Thanks. I just have a brief one. Could you remind us of the intellectual property strategy for Epidiolex? Clearly you have orphan drug designation for Dravet. Are there additional strategies in place beyond orphan drug for the individual settings, and if so, could you comment on those? Thanks.

Justin Gover

Yes, hi, Bert. Thanks. This is Justin here. So, there are a couple of specific use related patents for CBD in the epilepsy therapeutic area, which are going through prosecution right now as well as some IP that relates to the purification and other sort of process steps that are involved in the production of the product.
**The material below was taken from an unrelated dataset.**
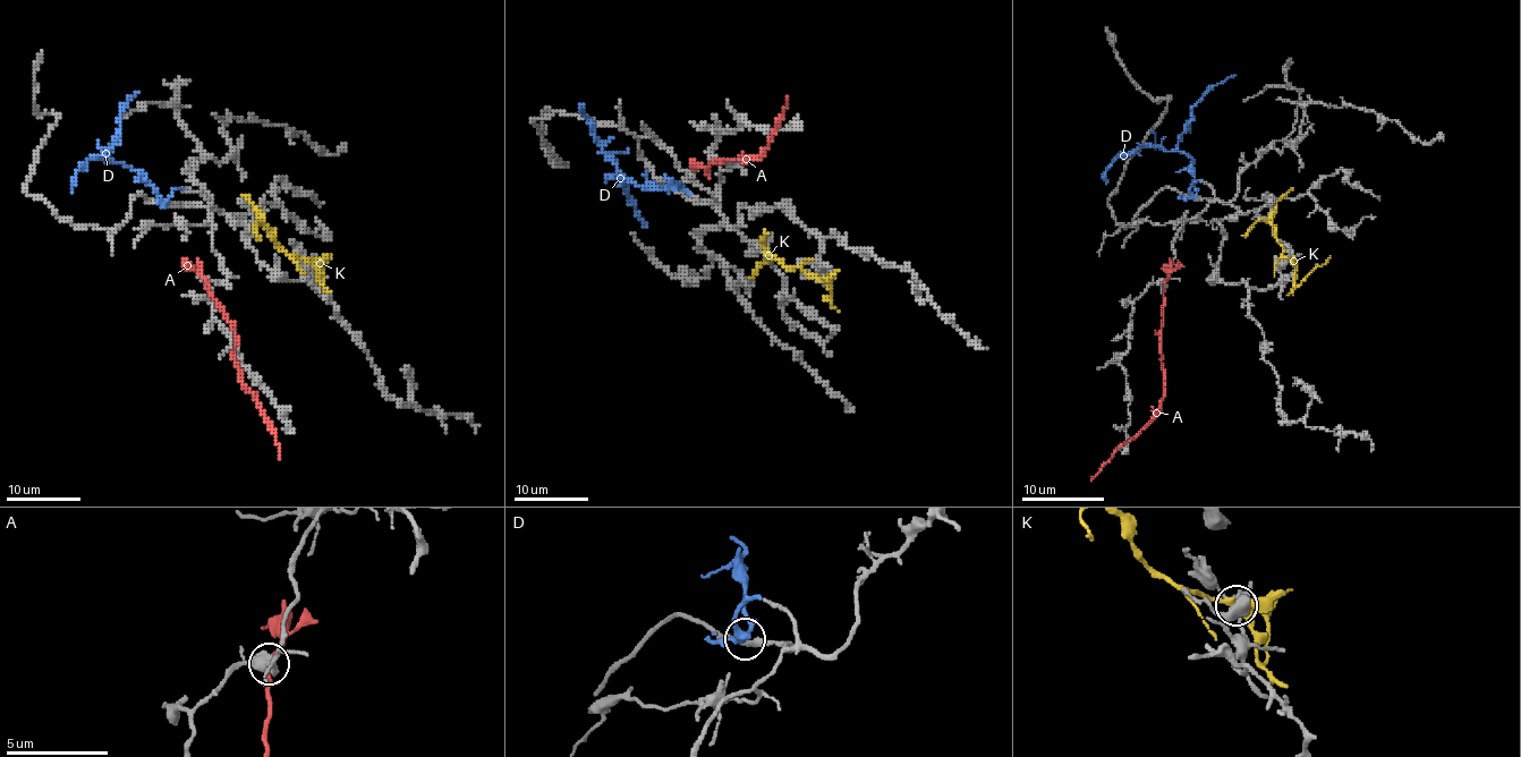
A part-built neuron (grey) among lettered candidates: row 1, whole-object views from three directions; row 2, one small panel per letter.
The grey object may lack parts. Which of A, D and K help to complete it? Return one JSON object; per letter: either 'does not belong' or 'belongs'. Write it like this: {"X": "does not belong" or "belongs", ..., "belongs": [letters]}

So, there is literature around CBD and epilepsy. So those patents are relatively focused. I think, and it is undoubtedly the case that one of our ambitions is to – is also within the concept of an epilepsy portfolio to be looking not just at Epidiolex and the protections that are provided both by exclusivity in this IP but also thinking more broadly relevant to the previous question actually about the role of CBDV as we move forward which is also well protected.
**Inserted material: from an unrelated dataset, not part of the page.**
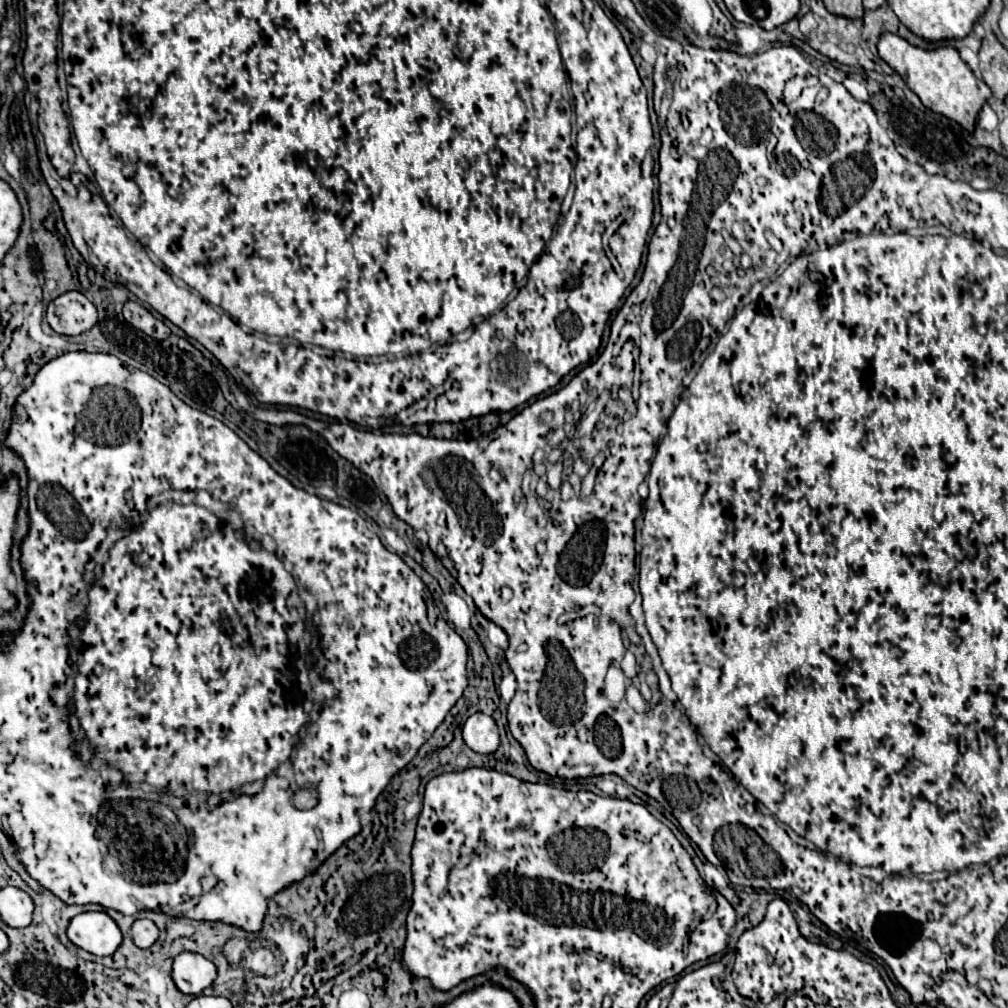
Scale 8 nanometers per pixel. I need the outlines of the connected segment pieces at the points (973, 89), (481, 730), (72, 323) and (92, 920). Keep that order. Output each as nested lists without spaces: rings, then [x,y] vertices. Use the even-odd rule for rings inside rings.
[[[884,33],[880,35],[878,41],[878,53],[894,71],[900,73],[906,85],[920,97],[920,101],[928,109],[960,123],[968,131],[974,129],[978,111],[988,101],[990,91],[978,87],[978,79],[974,77],[972,69],[960,59],[958,51],[952,45],[940,45],[936,49],[920,49],[902,39],[900,35]]]
[[[474,713],[472,717],[468,717],[468,721],[462,727],[462,737],[472,751],[484,755],[494,753],[500,745],[498,727],[494,719],[484,713]]]
[[[70,291],[48,305],[46,319],[58,335],[80,335],[96,325],[98,311],[82,293]]]
[[[94,911],[76,915],[70,921],[66,935],[76,947],[92,955],[112,955],[122,943],[122,933],[116,923],[106,913]]]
So, I think there is a matrix approach that we’ve taken here which is not the similar to Sativex actually, the Sativex doesn’t have a single key patent, there are various patents around this. But I think it’s probably fair to say that the orphan exclusivity is particularly important for CBD.

Bert Hazlett – ROTH Capital Partners

And just one follow-up. You have the patents under prosecution. Could you, it’s always a mystery as to how that progresses. Could you comment on the general status? Do you think you’re close to notice allowance or are they in early days in terms of being prosecuted?

Justin Gover

Our approach for the IP prosecution is over the last 15 years has been attended to use the U.K. Patent Authority as a kind of initial text if you will. And those patents we can get opinions quite quickly and prosecute quite quickly. So, we do have opinions. And so I think you can take it from that the prosecution in the U.S. is continuing on the basis of feedback that we’ve received already from the U.K. examiners.

Bert Hazlett – ROTH Capital Partners



Thank you. Ladies and gentlemen, we’ve come to the end of our allowed time for questions. I would like to now turn the floor back over to management for any closing comments.

Justin Gover

All right, thank you. So, it’s Justin Gover here, just wrapping up. Thank you for all your attention this morning. I hope we’ve been able to clarify some key aspects of the news flow for this year in particular with regards to the evolution of the epilepsy program through the remainder of 2014. And we look forward to updating you in with our second quarter results in a few months’ time. Many thanks.


Thank you. This concludes today’s teleconference. You may disconnect your lines. Thank you for your participation.